Multimodal Learning for Head Motion Prediction in Immersive Virtual Reality


Description: Immersive virtual reality (VR) can provide users with higher sense of presence than traditional 2D displays and has become an important 3D user interface in recent years. A user's head motion is of great significance in VR as it is a typical way for users to interact with the virtual world. Recently, head motion prediction has become a popular research topic as it is significant for a variety of applications including pre-rendering of huge 3D models and transmission of 360-degree VR videos. However, existing methods typically focused on single modality (VR content or past motion) and failed to obtain good performance for long-term prediction (> 1s). Therefore, it would be very interesting and meaningful to examine the effectiveness of multiple modalities and predict long-term head motion using multimodal features.
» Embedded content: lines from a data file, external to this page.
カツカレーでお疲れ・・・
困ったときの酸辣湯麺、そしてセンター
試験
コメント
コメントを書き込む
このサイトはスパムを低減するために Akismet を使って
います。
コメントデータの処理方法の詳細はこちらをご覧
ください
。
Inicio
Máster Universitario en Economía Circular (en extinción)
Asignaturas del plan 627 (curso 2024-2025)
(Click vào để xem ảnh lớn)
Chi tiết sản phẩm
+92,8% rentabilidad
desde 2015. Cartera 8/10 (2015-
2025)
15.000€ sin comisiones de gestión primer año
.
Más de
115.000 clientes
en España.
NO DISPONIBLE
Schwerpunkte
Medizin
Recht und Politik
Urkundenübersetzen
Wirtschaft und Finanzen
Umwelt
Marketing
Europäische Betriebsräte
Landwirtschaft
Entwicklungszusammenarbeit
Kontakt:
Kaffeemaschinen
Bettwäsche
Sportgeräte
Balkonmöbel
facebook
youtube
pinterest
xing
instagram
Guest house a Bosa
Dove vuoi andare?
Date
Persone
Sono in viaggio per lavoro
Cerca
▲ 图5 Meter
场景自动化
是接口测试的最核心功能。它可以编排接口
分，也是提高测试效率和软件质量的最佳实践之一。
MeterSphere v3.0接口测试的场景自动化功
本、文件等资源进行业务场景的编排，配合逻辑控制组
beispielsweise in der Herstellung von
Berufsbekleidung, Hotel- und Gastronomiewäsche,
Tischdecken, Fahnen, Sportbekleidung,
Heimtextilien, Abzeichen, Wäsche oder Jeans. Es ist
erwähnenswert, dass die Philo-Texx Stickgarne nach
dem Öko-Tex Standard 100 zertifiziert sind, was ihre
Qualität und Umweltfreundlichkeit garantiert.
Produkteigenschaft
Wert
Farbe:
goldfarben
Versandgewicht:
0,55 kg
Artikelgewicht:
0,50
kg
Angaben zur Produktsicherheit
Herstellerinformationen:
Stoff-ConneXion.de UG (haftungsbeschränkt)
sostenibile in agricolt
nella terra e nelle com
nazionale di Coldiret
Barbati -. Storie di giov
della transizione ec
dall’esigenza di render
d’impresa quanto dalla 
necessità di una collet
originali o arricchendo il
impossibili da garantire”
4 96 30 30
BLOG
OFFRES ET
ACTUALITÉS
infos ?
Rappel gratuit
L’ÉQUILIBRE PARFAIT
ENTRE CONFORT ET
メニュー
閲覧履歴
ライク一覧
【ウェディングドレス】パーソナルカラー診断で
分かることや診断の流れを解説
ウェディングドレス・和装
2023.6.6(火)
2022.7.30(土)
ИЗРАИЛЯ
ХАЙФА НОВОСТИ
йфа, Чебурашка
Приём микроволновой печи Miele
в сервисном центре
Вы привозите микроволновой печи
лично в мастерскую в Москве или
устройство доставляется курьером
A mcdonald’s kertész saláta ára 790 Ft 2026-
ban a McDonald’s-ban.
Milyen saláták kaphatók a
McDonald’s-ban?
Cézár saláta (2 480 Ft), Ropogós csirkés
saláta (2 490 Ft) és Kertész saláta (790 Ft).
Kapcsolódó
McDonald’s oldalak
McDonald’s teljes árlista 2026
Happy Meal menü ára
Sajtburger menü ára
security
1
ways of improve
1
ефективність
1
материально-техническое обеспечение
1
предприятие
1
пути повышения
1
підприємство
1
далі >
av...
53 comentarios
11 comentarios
Goal: Explore the effectiveness of different modalities on the task of head motion prediction in VR. Develop deep learning methods to forecast head motion from multimodal features.

Supervisor: Zhiming Hu

Distribution: 60% Implementation, 20% Literature, 20% Analysis

Requirements: Good knowledge of deep learning, strong programming skills in Python and PyTorch. Preferable: knowledge of multimodal learning.

Literature: Jaegle, A., et al. 2022. Perceiver io: A general architecture for structured inputs & outputs. International Conference on Learning Representations (ICLR).

Hou, X., et al. 2019. Head and body motion prediction to enable mobile VR experiences with low latency. IEEE Global Communications Conference (GLOBECOM).

Wu, C., et al. 2020. A spherical convolution approach for learning long term viewport prediction in 360 immersive video. Proceedings of the AAAI Conference on Artificial Intelligence (AAAI).

Feng, X. 2020. LiveDeep: Online viewport prediction for live virtual reality streaming using lifelong deep learning. IEEE Conference on Virtual Reality + 3D User Interfaces (IEEE VR).

Ban, Y., et al. 2018. Cub360: Exploiting cross-users behaviors for viewport prediction in 360 video adaptive streaming. IEEE International Conference on Multimedia and Expo (ICME).